What to do: Rewrite the rows from the line with "city: Goshogawara" up to and including the line with "country: MA", changing "sub-region" to "subregion" and leaving all else as it is.

Stored rows:
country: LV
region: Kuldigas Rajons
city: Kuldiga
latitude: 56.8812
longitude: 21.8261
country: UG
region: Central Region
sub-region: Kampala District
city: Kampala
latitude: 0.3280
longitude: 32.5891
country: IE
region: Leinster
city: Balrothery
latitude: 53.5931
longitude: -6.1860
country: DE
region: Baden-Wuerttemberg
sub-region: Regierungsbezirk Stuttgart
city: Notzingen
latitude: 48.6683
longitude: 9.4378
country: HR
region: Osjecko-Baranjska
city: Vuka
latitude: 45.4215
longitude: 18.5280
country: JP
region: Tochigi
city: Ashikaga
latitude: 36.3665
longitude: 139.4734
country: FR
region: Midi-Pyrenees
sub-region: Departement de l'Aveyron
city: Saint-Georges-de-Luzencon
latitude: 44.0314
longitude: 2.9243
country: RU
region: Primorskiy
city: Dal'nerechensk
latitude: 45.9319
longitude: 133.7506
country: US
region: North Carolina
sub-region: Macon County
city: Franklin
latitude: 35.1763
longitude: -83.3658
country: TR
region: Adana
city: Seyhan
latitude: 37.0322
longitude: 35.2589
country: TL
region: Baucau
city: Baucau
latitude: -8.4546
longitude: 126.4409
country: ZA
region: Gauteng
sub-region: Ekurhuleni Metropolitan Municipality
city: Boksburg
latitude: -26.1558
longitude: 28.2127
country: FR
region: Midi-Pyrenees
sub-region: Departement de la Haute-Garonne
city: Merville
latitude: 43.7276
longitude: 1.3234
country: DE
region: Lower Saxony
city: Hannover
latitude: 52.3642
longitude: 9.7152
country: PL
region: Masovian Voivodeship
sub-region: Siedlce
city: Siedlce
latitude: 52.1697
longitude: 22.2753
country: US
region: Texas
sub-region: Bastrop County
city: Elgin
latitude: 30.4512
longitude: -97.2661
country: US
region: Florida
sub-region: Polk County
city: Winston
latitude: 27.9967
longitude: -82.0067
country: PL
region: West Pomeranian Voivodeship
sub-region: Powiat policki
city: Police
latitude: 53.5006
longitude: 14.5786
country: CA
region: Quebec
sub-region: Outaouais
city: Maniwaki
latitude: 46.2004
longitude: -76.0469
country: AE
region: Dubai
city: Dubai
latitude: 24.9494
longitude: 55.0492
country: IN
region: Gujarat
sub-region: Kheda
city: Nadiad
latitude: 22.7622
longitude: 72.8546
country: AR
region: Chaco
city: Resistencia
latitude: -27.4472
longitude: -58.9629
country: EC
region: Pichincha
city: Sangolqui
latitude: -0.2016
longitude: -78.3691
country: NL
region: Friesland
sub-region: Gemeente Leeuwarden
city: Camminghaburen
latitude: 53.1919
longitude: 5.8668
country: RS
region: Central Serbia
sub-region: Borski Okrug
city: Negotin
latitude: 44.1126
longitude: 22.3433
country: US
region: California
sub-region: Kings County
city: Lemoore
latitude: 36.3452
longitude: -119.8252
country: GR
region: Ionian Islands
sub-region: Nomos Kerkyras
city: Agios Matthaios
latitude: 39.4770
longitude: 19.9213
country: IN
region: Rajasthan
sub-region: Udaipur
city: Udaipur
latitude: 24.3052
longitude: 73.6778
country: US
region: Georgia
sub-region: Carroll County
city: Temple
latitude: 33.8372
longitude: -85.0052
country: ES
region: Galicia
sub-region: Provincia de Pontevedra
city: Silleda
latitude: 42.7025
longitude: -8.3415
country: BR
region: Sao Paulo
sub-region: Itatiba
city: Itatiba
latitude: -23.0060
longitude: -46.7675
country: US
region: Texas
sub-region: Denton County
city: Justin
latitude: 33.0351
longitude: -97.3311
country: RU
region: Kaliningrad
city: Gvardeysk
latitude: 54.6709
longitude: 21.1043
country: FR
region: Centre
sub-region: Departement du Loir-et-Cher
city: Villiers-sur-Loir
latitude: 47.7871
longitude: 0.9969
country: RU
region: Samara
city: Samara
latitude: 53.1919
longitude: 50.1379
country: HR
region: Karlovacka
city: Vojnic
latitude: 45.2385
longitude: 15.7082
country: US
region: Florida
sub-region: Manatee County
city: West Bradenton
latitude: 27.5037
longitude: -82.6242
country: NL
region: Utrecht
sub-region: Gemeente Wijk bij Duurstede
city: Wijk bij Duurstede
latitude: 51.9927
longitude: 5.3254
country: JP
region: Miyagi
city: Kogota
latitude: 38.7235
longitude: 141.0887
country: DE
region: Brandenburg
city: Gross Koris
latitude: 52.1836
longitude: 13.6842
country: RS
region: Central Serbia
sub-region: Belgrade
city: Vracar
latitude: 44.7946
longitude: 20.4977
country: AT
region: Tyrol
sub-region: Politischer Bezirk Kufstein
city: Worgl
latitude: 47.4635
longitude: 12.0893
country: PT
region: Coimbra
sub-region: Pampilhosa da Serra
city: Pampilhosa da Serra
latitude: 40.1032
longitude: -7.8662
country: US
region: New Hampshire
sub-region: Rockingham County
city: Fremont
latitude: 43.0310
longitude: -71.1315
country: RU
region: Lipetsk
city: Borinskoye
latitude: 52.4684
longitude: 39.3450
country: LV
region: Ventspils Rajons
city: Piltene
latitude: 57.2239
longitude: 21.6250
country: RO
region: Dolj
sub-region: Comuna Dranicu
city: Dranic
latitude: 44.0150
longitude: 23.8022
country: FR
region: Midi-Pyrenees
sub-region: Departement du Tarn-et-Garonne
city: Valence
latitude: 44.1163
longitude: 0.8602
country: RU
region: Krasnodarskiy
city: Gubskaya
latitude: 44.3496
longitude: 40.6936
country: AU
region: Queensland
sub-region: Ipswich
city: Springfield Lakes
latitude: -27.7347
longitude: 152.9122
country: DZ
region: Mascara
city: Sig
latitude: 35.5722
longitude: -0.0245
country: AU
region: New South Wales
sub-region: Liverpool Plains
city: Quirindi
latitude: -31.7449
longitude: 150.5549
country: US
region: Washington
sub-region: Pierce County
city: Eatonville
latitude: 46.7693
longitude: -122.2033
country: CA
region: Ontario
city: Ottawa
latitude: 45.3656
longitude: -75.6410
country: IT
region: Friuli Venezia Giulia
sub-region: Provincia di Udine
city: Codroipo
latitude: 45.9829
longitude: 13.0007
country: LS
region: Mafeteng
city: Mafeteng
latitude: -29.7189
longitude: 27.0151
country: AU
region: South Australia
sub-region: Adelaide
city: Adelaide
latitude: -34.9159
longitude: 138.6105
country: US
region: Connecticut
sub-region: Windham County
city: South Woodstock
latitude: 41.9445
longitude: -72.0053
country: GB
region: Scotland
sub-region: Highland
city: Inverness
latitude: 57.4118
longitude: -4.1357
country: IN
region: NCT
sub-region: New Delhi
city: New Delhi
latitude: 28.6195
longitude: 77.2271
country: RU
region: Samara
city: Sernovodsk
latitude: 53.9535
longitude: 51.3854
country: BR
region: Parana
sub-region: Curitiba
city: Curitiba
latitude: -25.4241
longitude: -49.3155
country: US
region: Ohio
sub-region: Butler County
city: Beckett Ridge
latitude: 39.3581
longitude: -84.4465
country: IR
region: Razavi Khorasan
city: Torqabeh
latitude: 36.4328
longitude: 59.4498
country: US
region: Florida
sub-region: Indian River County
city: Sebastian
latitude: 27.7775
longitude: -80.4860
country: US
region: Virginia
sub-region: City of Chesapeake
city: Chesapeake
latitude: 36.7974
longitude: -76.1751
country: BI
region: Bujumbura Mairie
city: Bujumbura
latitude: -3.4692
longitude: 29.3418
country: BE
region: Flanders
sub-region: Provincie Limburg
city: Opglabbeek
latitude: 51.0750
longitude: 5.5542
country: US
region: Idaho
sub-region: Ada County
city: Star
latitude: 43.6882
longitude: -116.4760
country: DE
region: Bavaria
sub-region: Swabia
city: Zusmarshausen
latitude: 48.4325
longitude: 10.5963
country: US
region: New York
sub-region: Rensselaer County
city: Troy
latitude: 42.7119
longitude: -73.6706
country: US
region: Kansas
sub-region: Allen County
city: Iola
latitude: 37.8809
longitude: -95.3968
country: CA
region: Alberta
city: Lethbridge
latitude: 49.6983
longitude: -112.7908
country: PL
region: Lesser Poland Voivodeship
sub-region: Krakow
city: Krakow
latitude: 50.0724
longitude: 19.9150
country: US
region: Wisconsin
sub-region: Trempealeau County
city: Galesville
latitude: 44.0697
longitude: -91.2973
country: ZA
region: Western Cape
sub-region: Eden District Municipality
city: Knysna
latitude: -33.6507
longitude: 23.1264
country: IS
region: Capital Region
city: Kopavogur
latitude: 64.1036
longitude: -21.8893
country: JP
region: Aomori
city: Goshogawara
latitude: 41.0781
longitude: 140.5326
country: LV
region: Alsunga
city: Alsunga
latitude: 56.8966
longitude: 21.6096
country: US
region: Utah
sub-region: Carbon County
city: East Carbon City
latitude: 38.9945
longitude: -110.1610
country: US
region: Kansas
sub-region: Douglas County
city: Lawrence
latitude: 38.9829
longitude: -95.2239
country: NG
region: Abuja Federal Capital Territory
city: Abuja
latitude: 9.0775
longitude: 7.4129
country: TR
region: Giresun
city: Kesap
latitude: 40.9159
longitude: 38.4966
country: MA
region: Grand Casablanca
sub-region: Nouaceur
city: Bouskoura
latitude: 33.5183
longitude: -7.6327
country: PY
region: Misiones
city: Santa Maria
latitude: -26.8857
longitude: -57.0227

Task result:
city: Goshogawara
latitude: 41.0781
longitude: 140.5326
country: LV
region: Alsunga
city: Alsunga
latitude: 56.8966
longitude: 21.6096
country: US
region: Utah
subregion: Carbon County
city: East Carbon City
latitude: 38.9945
longitude: -110.1610
country: US
region: Kansas
subregion: Douglas County
city: Lawrence
latitude: 38.9829
longitude: -95.2239
country: NG
region: Abuja Federal Capital Territory
city: Abuja
latitude: 9.0775
longitude: 7.4129
country: TR
region: Giresun
city: Kesap
latitude: 40.9159
longitude: 38.4966
country: MA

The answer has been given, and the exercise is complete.